8.1.8.Voormelde verklaringen gezamenlijk bezien is het hof van oordeel dat [appellant] is geslaagd in het aan hem opgedragen bewijs dat de gebreken aan de cv-installatie en de filters reeds bestonden voor de verkoop. Naar het oordeel van het hof heeft [geintimeerde sub 1.] c.s. dit bewijs niet ontkracht. De in contra-enquête gehoorde getuige [getuige sub 2.] heeft enkel verklaard dat hij veel in het zwembad is geweest toen [geintimeerde sub 2.] en [geintimeerde sub 1.] er nog woonden. Alles functioneerde toen volgens [getuige sub 2.]. Nu de woning aanzienlijke tijd heeft leeggestaan voordat deze werd verkocht aan [appellant] zegt dit naar het oordeel van het hof onvoldoende over de staat van het zwembad voorafgaand aan de verkoop, maar na het vertrek van [geintimeerde sub 1.] en [geintimeerde sub 2.]. De makelaar [makelaar] heeft weliswaar verklaard dat hij geen gebreken aan de filters of de pomp heeft gezien, maar ook dat hij daarnaar geen onderzoek heeft gedaan.
8.1.9.Het hof is van oordeel dat de woning gelet op genoemde gebreken niet voldoet aan hetgeen [appellant] op grond van de overeenkomst mocht verwachten. [appellant] heeft met betrekking tot herstel van de cv-installatie een bedrag van € 814,41 inclusief btw gevorderd (productie 8 inleidende dagvaarding, bijlage 7b). Dit bedrag wordt als niet dan wel onvoldoende weersproken toegewezen. Met betrekking tot reparatie van de filters heeft [appellant] een bedrag van € 731,60 inclusief btw gevorderd, welk bedrag eveneens wordt toegewezen (zie eveneens bijlage 7b). Daarnaast wordt toegewezen een bedrag van € 130,90 ter zake inspectiekosten. Voor het overige ziet het gevorderde bedrag, naar het hof begrijpt uit bijlage 7b bij productie 8 bij de inleidende dagvaarding, grotendeels op kosten voor herstel van de zwembadwand (€ 6.484,31 inclusief btw). Naar het oordeel van het hof volgt uit het door [appellant] in de memorie van grieven gestelde evenwel niet dan wel onvoldoende duidelijk dat hij ter zake een bedrag vordert. Het totaal toe te bewijzen bedrag is aldus € 1.676,91 inclusief btw (€ 814,41 plus € 731,60 plus € 130,90). Aangezien de rechtbank genoemde bedragen heeft afgewezen, wordt het vonnis in zoverre vernietigd.

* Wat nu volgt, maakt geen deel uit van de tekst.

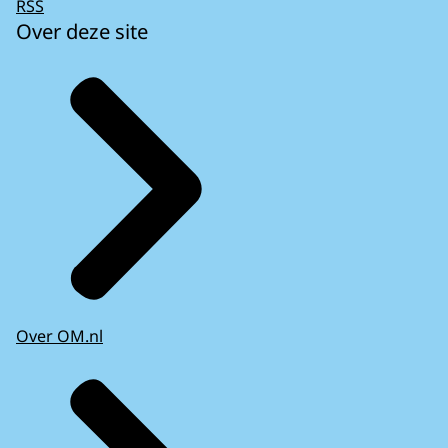
RSS
Over deze site
Over OM.nl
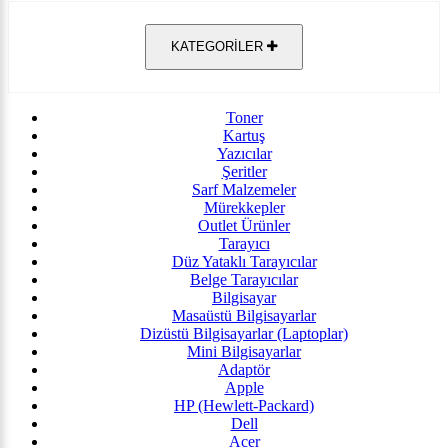
KATEGORİLER
Toner
Kartuş
Yazıcılar
Şeritler
Sarf Malzemeler
Mürekkepler
Outlet Ürünler
Tarayıcı
Düz Yataklı Tarayıcılar
Belge Tarayıcılar
Bilgisayar
Masaüstü Bilgisayarlar
Dizüstü Bilgisayarlar (Laptoplar)
Mini Bilgisayarlar
Adaptör
Apple
HP (Hewlett-Packard)
Dell
Acer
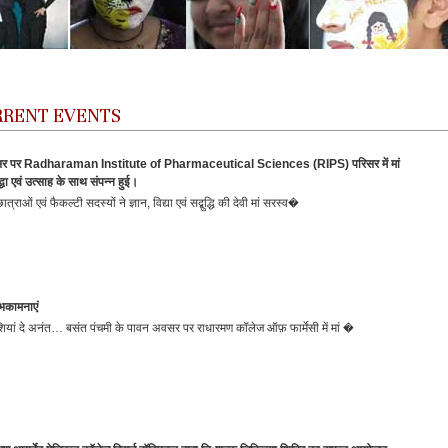
URRENT EVENTS
सर पर Radharaman Institute of Pharmaceutical Sciences (RIPS) परिसर में मां
्धा एवं उत्साह के साथ संपन्न हुई।
ाओं एवं फैकल्टी सदस्यों ने ज्ञान, विद्या एवं सद्बुद्धि की देवी मां सरस्व�
भकामनाएं
ियां दे अनंत… बसंत पंचमी के पावन अवसर पर राधारमण कॉलेज ऑफ़ फार्मेसी में मां �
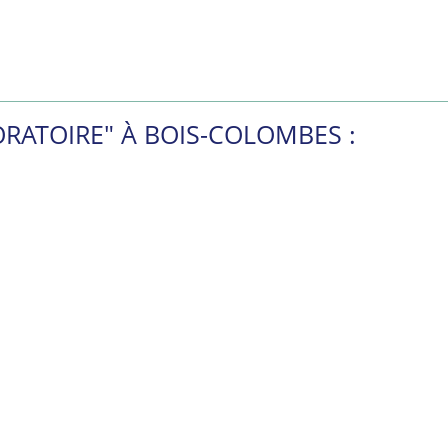
RATOIRE" À BOIS-COLOMBES :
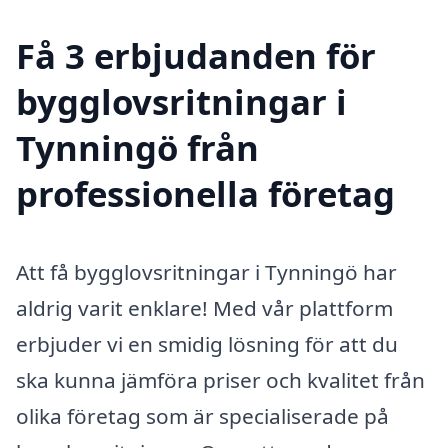
Få 3 erbjudanden för
bygglovsritningar i
Tynningö från
professionella företag
Att få bygglovsritningar i Tynningö har
aldrig varit enklare! Med vår plattform
erbjuder vi en smidig lösning för att du
ska kunna jämföra priser och kvalitet från
olika företag som är specialiserade på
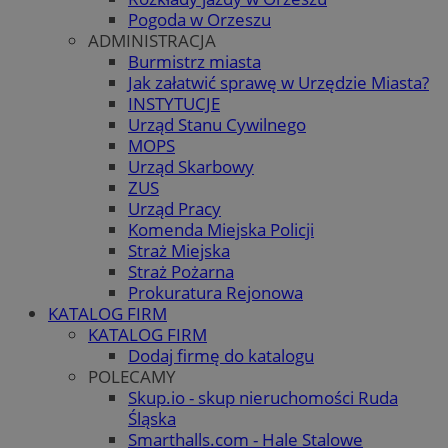
Pogoda w Orzeszu
ADMINISTRACJA
Burmistrz miasta
Jak załatwić sprawę w Urzędzie Miasta?
INSTYTUCJE
Urząd Stanu Cywilnego
MOPS
Urząd Skarbowy
ZUS
Urząd Pracy
Komenda Miejska Policji
Straż Miejska
Straż Pożarna
Prokuratura Rejonowa
KATALOG FIRM
KATALOG FIRM
Dodaj firmę do katalogu
POLECAMY
Skup.io - skup nieruchomości Ruda
Śląska
Smarthalls.com - Hale Stalowe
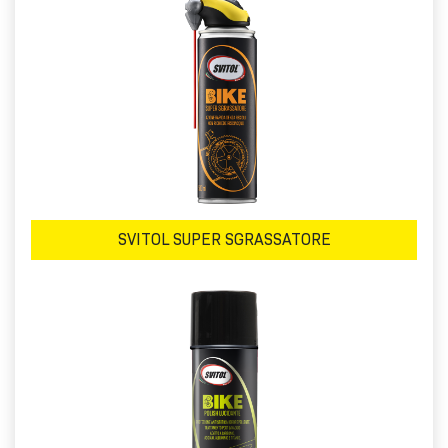
SVITOL SUPER SGRASSATORE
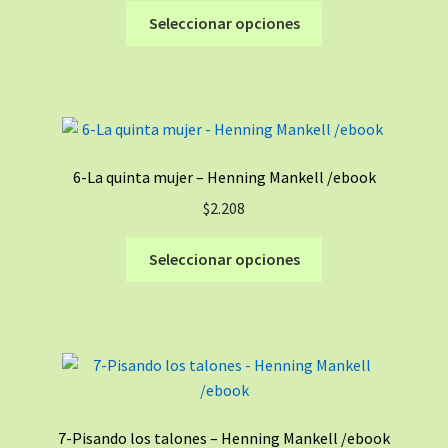
elegir
Este
Seleccionar opciones
en
producto
la
tiene
página
múltiples
de
variantes.
producto
Las
opciones
6-La quinta mujer – Henning Mankell /ebook
se
$
2.208
pueden
elegir
Este
Seleccionar opciones
en
producto
la
tiene
página
múltiples
de
variantes.
producto
Las
opciones
se
7-Pisando los talones – Henning Mankell /ebook
pueden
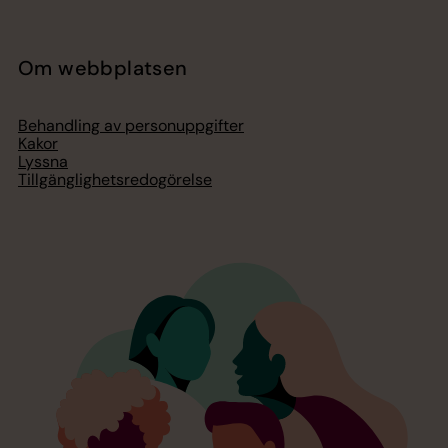
Om webbplatsen
Behandling av personuppgifter
Kakor
Lyssna
Tillgänglighetsredogörelse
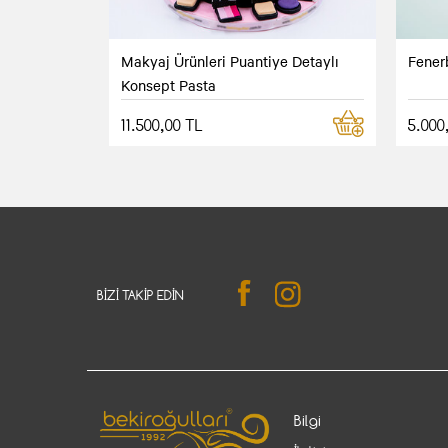
Makyaj Ürünleri Puantiye Detaylı
Fener
Konsept Pasta
11.500,00 TL
5.000
BIZI TAKIP EDIN
Bilgi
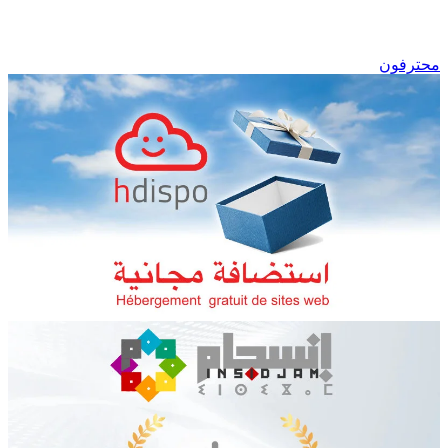
محترفون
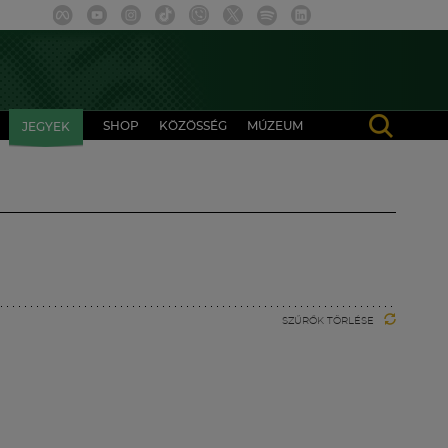
SHOP
KÖZÖSSÉG
MÚZEUM
JEGYEK
SZŰRŐK TÖRLÉSE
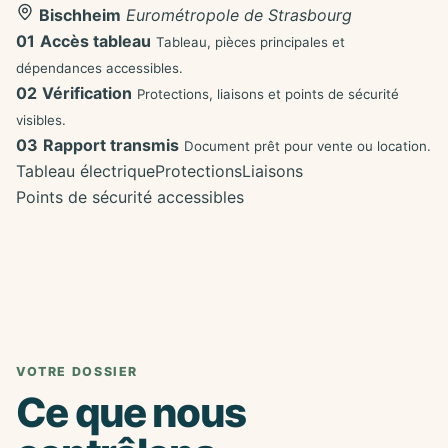
Bischheim
Eurométropole de Strasbourg
01
Accès tableau
Tableau, pièces principales et
dépendances accessibles.
02
Vérification
Protections, liaisons et points de sécurité
visibles.
03
Rapport transmis
Document prêt pour vente ou location.
Tableau électrique
Protections
Liaisons
Points de sécurité accessibles
VOTRE DOSSIER
Ce que nous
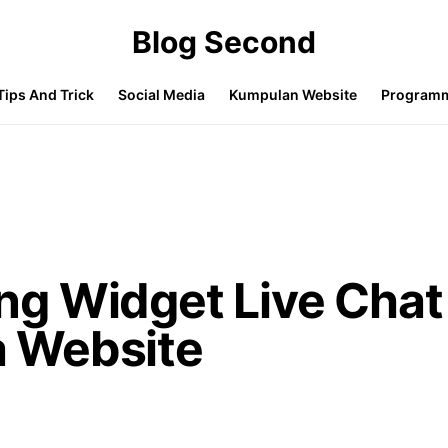
Blog Second
Tips And Trick
Social Media
Kumpulan Website
Program
g Widget Live Chat
 Website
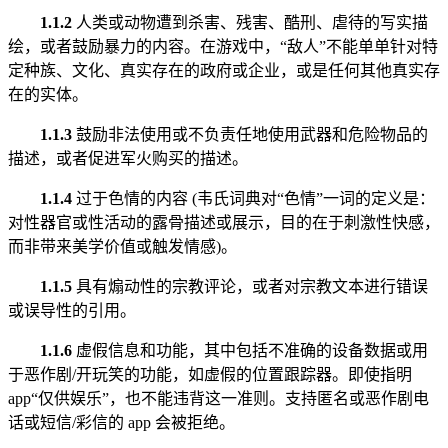
1.1.2
人类或动物遭到杀害、残害、酷刑、虐待的写实描
绘，或者鼓励暴力的内容。在游戏中，“敌人”不能单单针对特
定种族、文化、真实存在的政府或企业，或是任何其他真实存
在的实体。
1.1.3
鼓励非法使用或不负责任地使用武器和危险物品的
描述，或者促进军火购买的描述。
1.1.4
过于色情的内容 (韦氏词典对“色情”一词的定义是：
对性器官或性活动的露骨描述或展示，目的在于刺激性快感，
而非带来美学价值或触发情感)。
1.1.5
具有煽动性的宗教评论，或者对宗教文本进行错误
或误导性的引用。
1.1.6
虚假信息和功能，其中包括不准确的设备数据或用
于恶作剧/开玩笑的功能，如虚假的位置跟踪器。即使指明
app“仅供娱乐”，也不能违背这一准则。支持匿名或恶作剧电
话或短信/彩信的 app 会被拒绝。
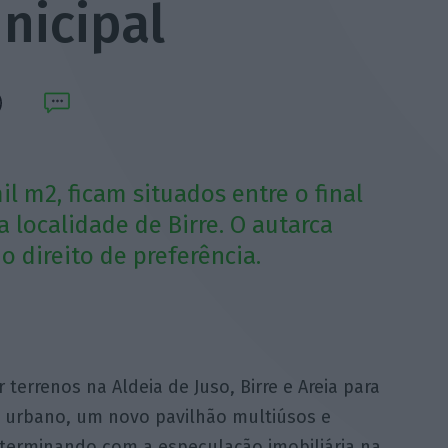
nicipal
il m2, ficam situados entre o final
a localidade de Birre. O autarca
o direito de preferência.
 terrenos na Aldeia de Juso, Birre e Areia para
e urbano, um novo pavilhão multiúsos e
 terminando com a especulação imobiliária na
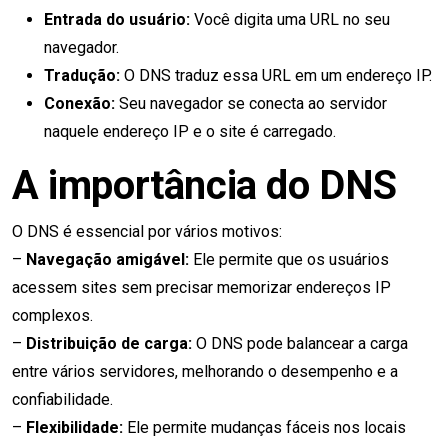
Entrada do usuário:
Você digita uma URL no seu
navegador.
Tradução:
O DNS traduz essa URL em um endereço IP.
Conexão:
Seu navegador se conecta ao servidor
naquele endereço IP e o site é carregado.
A importância do DNS
O DNS é essencial por vários motivos:
–
Navegação amigável:
Ele permite que os usuários
acessem sites sem precisar memorizar endereços IP
complexos.
–
Distribuição de carga:
O DNS pode balancear a carga
entre vários servidores, melhorando o desempenho e a
confiabilidade.
–
Flexibilidade:
Ele permite mudanças fáceis nos locais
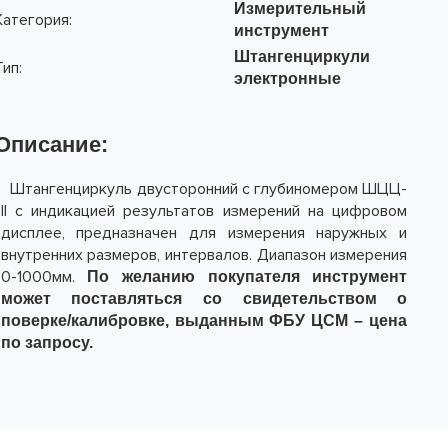
Измерительный
Категория:
инструмент
Штангенциркули
Тип:
электронные
Описание:
Штангенциркуль двусторонний с глубиномером ШЦЦ-
I
I
с индикацией результатов измерений на цифровом
дисплее, предназначен для измерения наружных и
внутренних размеров, интервалов. Диапазон измерения
0-1000мм.
По желанию покупателя инструмент
может поставляться со свидетельством о
поверке/калибровке, выданным ФБУ ЦСМ – цена
по запросу.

8.1.10.Uit hetgeen in het tussenarrest is overwogen, volgt dat de rechtbank het eveneens gevorderde bedrag van € 10.000,00 ter zake de zonnecollectoren naar het oordeel van het hof terecht heeft afgewezen. [appellant] heeft bij memorie na enquête een brief d.d. 18 november 2010 van Technisch Bureau [Technisch Bureau] B.V. in het geding gebracht, waaruit volgens hem volgt dat de zonnecollectoren nimmer aan het dak verankerd zijn geweest. Wat hier van zij, nu dit stuk eerst na de gehouden getuigenverhoren in het geding is gebracht en de bewijsopdracht zich overigens niet (mede) uitstrekte tot de zonnecollectoren - het hof heeft immers reeds overwogen dat de grief voor wat betreft de zonnecollectoren faalt - houdt het hof geen rekening met deze nadere stellingname van [appellant]. Het hof blijft dan ook bij zijn oordeel dat de grief faalt voor zover het de zonnecollectoren betreft.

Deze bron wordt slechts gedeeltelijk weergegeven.